■ Given problem ■
Render the part of the records that opens with the line containing "Document page, 1500x844 pixels." and closes with the line containing "picture [23, 35, 965, 153]" as a Markdown table with the columns Row and Line. Number each line and leave out blank lines.

■ Records provided ■
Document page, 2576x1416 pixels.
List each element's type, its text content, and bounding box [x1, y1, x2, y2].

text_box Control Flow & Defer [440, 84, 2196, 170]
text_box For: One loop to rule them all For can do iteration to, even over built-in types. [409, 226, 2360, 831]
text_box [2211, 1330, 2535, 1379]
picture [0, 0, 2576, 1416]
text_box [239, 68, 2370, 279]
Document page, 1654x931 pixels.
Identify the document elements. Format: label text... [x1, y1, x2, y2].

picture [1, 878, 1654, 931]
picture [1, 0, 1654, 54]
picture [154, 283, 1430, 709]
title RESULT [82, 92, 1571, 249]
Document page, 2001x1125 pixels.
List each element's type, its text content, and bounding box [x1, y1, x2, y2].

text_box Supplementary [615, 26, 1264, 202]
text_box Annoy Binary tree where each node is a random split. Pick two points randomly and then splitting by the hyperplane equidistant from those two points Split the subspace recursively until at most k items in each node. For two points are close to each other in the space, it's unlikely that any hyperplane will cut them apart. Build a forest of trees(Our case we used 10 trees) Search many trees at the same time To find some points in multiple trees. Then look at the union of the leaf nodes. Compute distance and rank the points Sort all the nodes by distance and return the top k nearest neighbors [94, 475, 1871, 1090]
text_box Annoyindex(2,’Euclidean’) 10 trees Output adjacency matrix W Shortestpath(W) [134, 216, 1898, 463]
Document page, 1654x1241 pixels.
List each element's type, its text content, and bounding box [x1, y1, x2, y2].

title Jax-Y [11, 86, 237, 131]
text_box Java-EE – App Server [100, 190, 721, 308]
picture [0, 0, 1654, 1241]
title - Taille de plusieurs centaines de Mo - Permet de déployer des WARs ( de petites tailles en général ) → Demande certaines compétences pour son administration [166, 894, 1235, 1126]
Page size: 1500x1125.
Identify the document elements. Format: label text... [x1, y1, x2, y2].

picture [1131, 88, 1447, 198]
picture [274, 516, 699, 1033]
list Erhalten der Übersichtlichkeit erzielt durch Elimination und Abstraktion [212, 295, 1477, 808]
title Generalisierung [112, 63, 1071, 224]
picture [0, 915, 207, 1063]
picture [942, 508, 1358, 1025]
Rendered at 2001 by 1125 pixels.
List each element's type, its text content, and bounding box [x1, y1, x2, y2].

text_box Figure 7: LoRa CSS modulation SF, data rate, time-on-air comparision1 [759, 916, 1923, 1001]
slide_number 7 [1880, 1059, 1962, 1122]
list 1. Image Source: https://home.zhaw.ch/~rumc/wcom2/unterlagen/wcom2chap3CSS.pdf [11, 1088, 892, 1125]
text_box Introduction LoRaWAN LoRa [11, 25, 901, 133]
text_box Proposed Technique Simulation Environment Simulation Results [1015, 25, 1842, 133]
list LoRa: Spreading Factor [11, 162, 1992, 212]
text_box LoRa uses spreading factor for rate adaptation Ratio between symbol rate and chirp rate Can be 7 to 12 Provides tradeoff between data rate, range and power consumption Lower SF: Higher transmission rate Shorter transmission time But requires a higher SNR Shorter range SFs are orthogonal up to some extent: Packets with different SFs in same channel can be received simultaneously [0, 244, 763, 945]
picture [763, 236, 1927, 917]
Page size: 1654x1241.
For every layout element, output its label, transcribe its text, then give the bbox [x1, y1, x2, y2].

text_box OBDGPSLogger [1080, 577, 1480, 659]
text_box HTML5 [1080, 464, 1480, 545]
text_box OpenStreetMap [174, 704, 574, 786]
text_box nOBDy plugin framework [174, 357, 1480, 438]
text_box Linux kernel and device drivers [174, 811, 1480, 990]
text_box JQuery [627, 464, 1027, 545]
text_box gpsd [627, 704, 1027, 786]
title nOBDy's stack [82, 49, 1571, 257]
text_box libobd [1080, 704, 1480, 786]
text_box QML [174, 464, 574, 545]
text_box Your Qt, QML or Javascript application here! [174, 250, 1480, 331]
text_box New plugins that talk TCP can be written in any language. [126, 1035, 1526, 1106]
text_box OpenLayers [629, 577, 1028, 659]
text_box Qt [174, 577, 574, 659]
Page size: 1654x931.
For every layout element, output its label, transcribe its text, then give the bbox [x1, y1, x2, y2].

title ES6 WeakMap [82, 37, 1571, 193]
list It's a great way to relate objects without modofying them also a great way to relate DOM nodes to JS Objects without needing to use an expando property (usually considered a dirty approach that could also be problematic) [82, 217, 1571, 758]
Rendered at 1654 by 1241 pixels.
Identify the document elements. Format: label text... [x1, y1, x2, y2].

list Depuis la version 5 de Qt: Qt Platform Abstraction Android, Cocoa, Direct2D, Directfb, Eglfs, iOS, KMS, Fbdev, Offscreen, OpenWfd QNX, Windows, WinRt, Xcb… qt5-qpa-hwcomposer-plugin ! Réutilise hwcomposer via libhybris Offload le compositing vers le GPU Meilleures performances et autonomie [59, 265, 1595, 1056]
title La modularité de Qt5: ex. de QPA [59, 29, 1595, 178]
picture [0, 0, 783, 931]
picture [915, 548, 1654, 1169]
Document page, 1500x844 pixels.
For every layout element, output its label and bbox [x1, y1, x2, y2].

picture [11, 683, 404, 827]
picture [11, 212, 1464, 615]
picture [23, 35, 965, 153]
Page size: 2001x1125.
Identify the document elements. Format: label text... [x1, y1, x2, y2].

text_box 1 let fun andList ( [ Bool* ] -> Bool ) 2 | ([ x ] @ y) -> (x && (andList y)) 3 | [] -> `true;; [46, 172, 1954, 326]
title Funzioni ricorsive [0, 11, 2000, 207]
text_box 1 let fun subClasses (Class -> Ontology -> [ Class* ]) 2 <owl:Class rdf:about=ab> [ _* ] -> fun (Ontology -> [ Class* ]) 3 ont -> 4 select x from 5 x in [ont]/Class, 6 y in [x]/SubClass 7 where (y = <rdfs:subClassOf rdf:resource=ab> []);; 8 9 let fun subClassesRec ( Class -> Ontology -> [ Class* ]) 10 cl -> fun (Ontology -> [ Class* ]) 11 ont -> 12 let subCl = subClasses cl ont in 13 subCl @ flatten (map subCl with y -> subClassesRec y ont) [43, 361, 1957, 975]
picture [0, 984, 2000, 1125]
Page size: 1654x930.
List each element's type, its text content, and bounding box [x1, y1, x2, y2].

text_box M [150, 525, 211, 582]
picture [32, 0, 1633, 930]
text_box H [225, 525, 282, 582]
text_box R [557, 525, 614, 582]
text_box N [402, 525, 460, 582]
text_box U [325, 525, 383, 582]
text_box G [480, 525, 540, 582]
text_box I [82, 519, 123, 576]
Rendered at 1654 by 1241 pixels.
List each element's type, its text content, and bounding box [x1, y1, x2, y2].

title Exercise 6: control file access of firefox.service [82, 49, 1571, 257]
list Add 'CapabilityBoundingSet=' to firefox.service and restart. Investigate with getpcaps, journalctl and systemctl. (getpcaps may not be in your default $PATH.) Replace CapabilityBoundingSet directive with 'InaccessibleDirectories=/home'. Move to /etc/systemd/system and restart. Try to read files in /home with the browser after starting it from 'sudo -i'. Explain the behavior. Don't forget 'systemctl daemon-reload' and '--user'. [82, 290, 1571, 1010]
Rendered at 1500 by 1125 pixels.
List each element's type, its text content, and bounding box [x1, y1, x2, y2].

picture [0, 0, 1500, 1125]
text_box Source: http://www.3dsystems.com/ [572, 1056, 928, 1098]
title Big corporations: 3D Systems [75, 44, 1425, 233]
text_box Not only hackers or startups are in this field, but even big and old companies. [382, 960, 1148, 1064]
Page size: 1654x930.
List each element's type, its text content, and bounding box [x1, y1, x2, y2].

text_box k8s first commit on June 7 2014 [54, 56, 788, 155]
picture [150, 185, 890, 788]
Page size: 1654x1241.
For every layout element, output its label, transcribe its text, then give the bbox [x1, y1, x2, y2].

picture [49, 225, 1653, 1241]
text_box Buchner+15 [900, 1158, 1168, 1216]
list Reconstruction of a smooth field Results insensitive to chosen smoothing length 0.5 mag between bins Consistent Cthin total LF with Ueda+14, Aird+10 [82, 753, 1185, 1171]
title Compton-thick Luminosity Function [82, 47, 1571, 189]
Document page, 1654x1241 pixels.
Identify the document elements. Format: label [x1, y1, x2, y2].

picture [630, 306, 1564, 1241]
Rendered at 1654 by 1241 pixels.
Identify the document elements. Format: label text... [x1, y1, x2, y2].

■ Full output ■
| Row | Line |
|---|---|
| 1 | Document page, 1500x844 pixels. |
| 2 | For every layout element, output its label and bbox [x1, y1, x2, y2]. |
| 3 | picture [11, 683, 404, 827] |
| 4 | picture [11, 212, 1464, 615] |
| 5 | picture [23, 35, 965, 153] |